Vous êtes ainsi partisan d’un « revenu social numérique » ?
L’automatisation et la « plateformisation » de l’économie se traduisent par une explosion du travail humain, pas sa fin ! Nous sommes tous déjà des micro-travailleurs à notre échelle : résoudre une CAPTCHA ou ajouter un hashtag sur Instagram, c’est déjà entraîner un système de vision par ordinateur, ou faire un travail de catégorisation de notre post à la place de la plateforme.
C’est pourquoi une réflexion est menée en France depuis 2012 sur la reconnaissance fiscale de ce « travail gratuit » des utilisateurs d’applications3. Bien sûr ce ne sont pas les usagers qui devraient payer ces impôts, mais les propriétaires des plateformes. 93 % des Français utilisent Google, et l’entreprise devrait payer des impôts proportionnels à la masse de données produite par les citoyens français. Ces recettes fiscales pourraient ensuite servir à financer des politiques redistributives, dont un « revenu social numérique ».
L’objectif de ce revenu serait alors de répartir la valeur générée par les travailleurs du clic, les micro-travailleurs et les utilisateurs lambda, et ce de façon inconditionnelle et toutes prestations sociales égales par ailleurs.

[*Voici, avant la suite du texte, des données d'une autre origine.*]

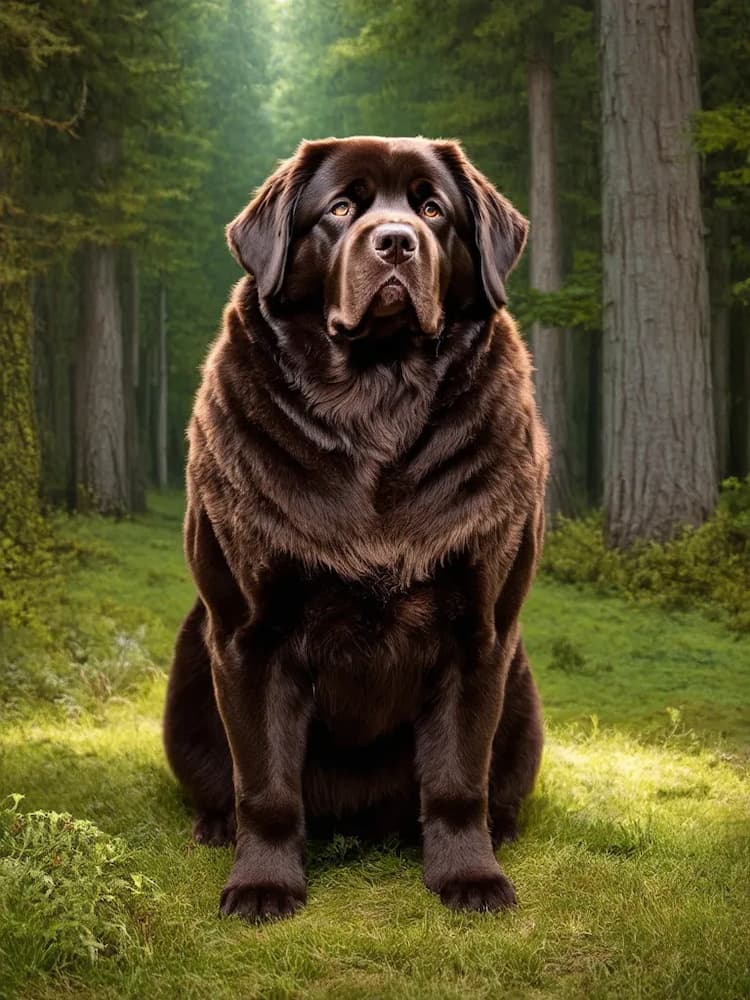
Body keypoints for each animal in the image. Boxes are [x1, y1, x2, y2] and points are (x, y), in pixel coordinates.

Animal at [164, 137, 548, 916]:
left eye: (433, 210)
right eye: (341, 209)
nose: (396, 240)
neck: (377, 399)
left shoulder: (481, 631)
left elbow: (459, 775)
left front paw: (470, 877)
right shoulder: (249, 633)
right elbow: (267, 785)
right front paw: (262, 886)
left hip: (523, 694)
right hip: (191, 664)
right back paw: (216, 828)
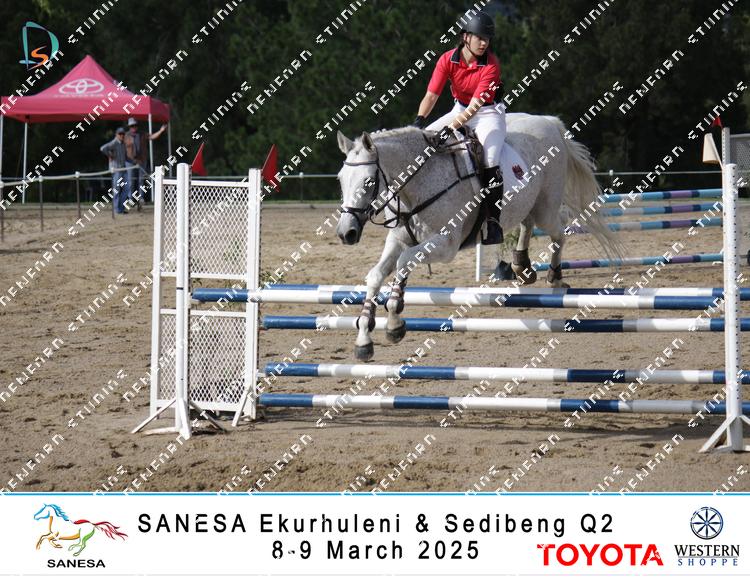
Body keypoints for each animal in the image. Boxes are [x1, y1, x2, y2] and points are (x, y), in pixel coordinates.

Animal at [335, 114, 623, 361]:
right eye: (340, 179)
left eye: (368, 182)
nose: (345, 233)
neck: (417, 187)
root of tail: (549, 121)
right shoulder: (398, 240)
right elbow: (376, 275)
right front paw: (364, 338)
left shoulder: (446, 245)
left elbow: (405, 261)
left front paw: (394, 322)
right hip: (528, 203)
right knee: (527, 223)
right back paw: (521, 264)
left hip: (546, 208)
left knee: (559, 231)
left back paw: (555, 276)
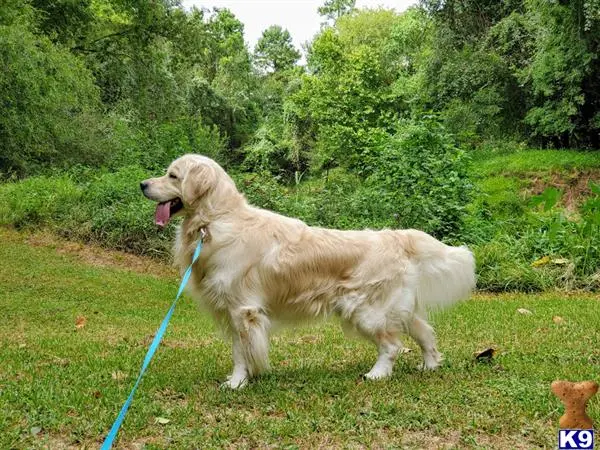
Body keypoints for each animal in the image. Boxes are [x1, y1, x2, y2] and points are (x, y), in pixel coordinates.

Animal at [141, 154, 474, 386]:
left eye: (172, 175)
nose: (142, 184)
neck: (216, 220)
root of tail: (396, 237)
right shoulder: (234, 311)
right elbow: (240, 350)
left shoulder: (242, 309)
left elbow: (241, 352)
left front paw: (237, 383)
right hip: (397, 309)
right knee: (425, 333)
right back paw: (429, 365)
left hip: (366, 311)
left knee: (392, 346)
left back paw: (377, 375)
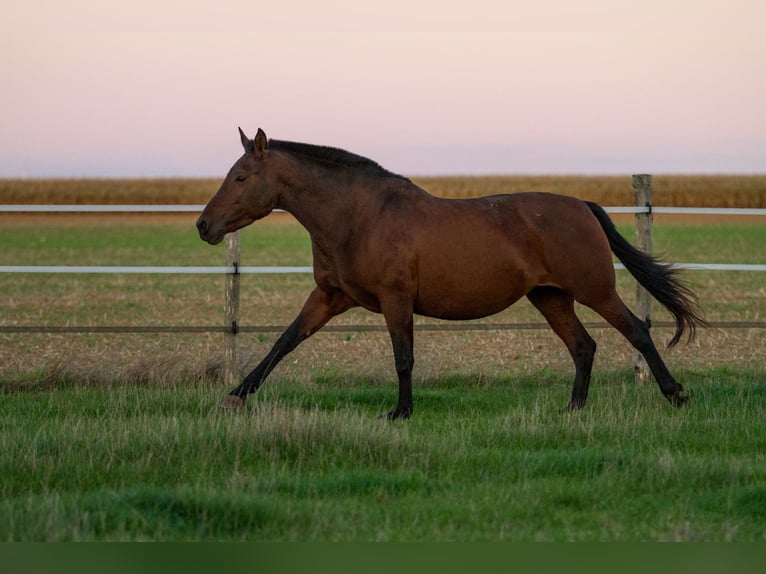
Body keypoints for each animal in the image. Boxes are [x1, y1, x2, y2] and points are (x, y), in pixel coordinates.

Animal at [198, 128, 708, 420]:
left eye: (241, 177)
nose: (204, 225)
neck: (358, 216)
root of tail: (582, 205)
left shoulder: (396, 299)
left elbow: (403, 358)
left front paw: (400, 412)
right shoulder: (328, 296)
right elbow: (284, 341)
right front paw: (236, 397)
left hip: (594, 289)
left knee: (637, 332)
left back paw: (676, 396)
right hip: (550, 296)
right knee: (583, 346)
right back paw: (572, 409)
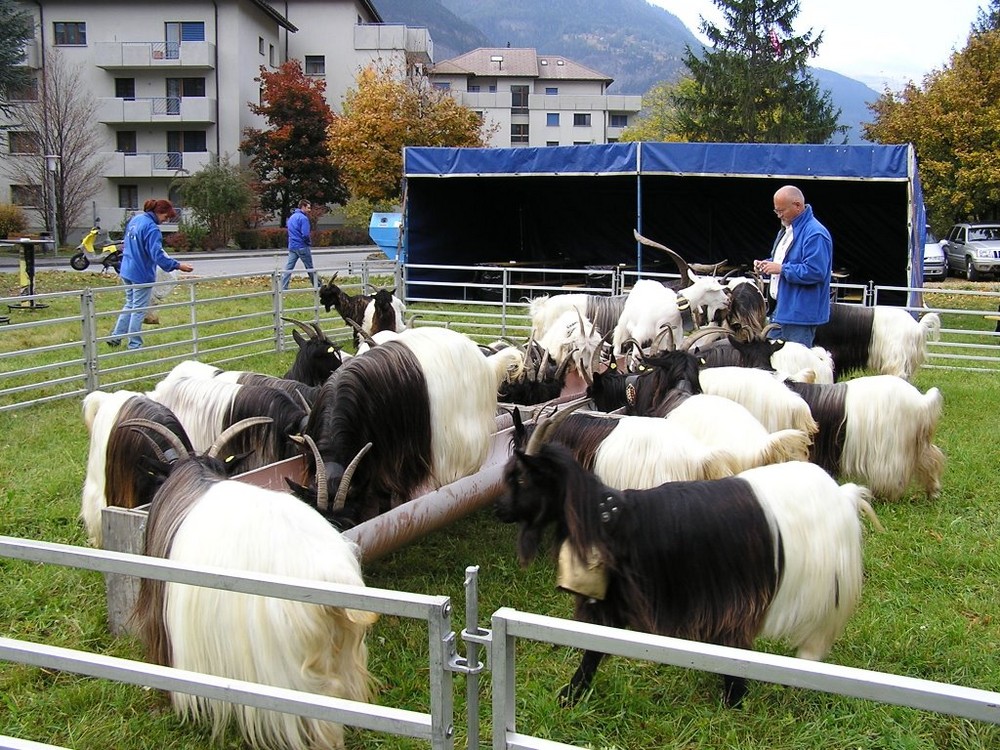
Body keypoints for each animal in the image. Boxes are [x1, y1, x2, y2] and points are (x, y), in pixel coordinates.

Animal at [496, 426, 880, 708]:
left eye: (521, 479)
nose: (501, 510)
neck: (608, 519)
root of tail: (842, 496)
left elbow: (594, 649)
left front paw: (570, 696)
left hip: (822, 585)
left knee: (814, 641)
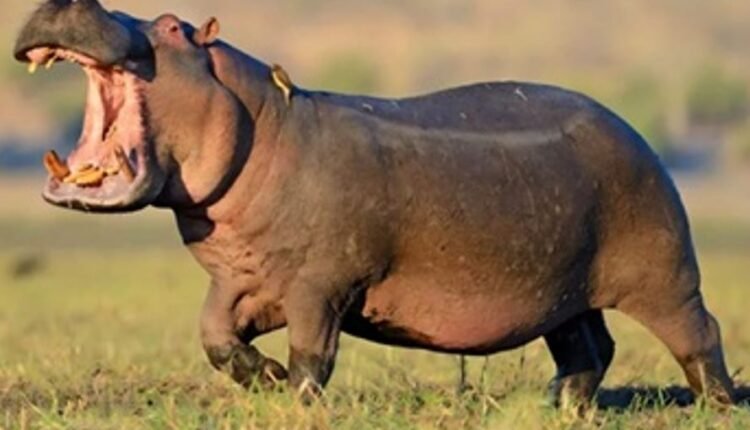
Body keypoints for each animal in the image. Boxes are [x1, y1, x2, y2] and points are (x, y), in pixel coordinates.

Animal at [14, 0, 735, 406]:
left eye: (170, 25)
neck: (262, 119)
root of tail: (633, 129)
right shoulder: (240, 280)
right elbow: (215, 337)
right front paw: (264, 379)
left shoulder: (319, 284)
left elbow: (314, 353)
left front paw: (296, 400)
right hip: (563, 288)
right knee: (588, 345)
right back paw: (559, 404)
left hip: (665, 271)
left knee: (700, 332)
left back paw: (717, 404)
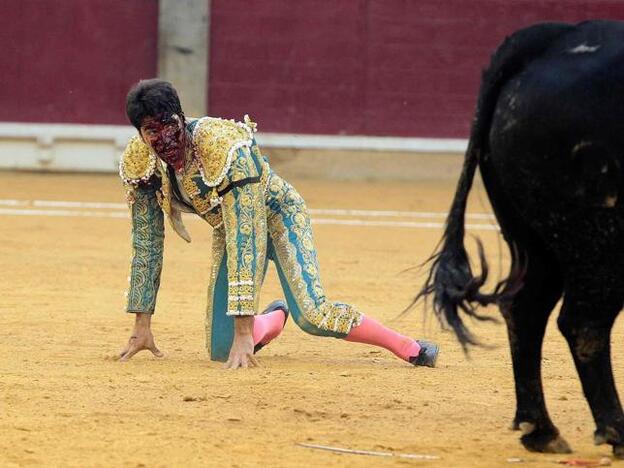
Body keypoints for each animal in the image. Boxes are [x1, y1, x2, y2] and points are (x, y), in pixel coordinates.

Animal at [420, 21, 624, 458]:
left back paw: (541, 429)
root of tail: (553, 38)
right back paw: (614, 430)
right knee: (583, 324)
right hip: (598, 240)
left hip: (539, 243)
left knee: (524, 308)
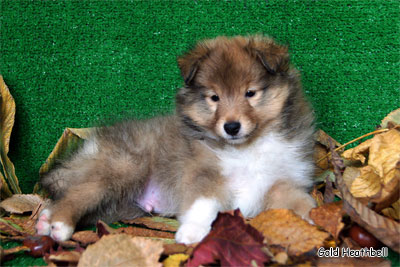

Le but n’est pas de rémunérer individuellement et en fonction du temps passé sur les plateformes : les conséquences seraient désastreuses, puisque des plateformes surpuissantes nous verseraient un salaire dérisoire pour nos clics, tandis que nous nous tuerions à la micro-tâche ! Le but est simplement de redistribuer la valeur produite, jusqu’ici accaparée par les plateformes, pour endiguer la « prolétarisation » du travail humain.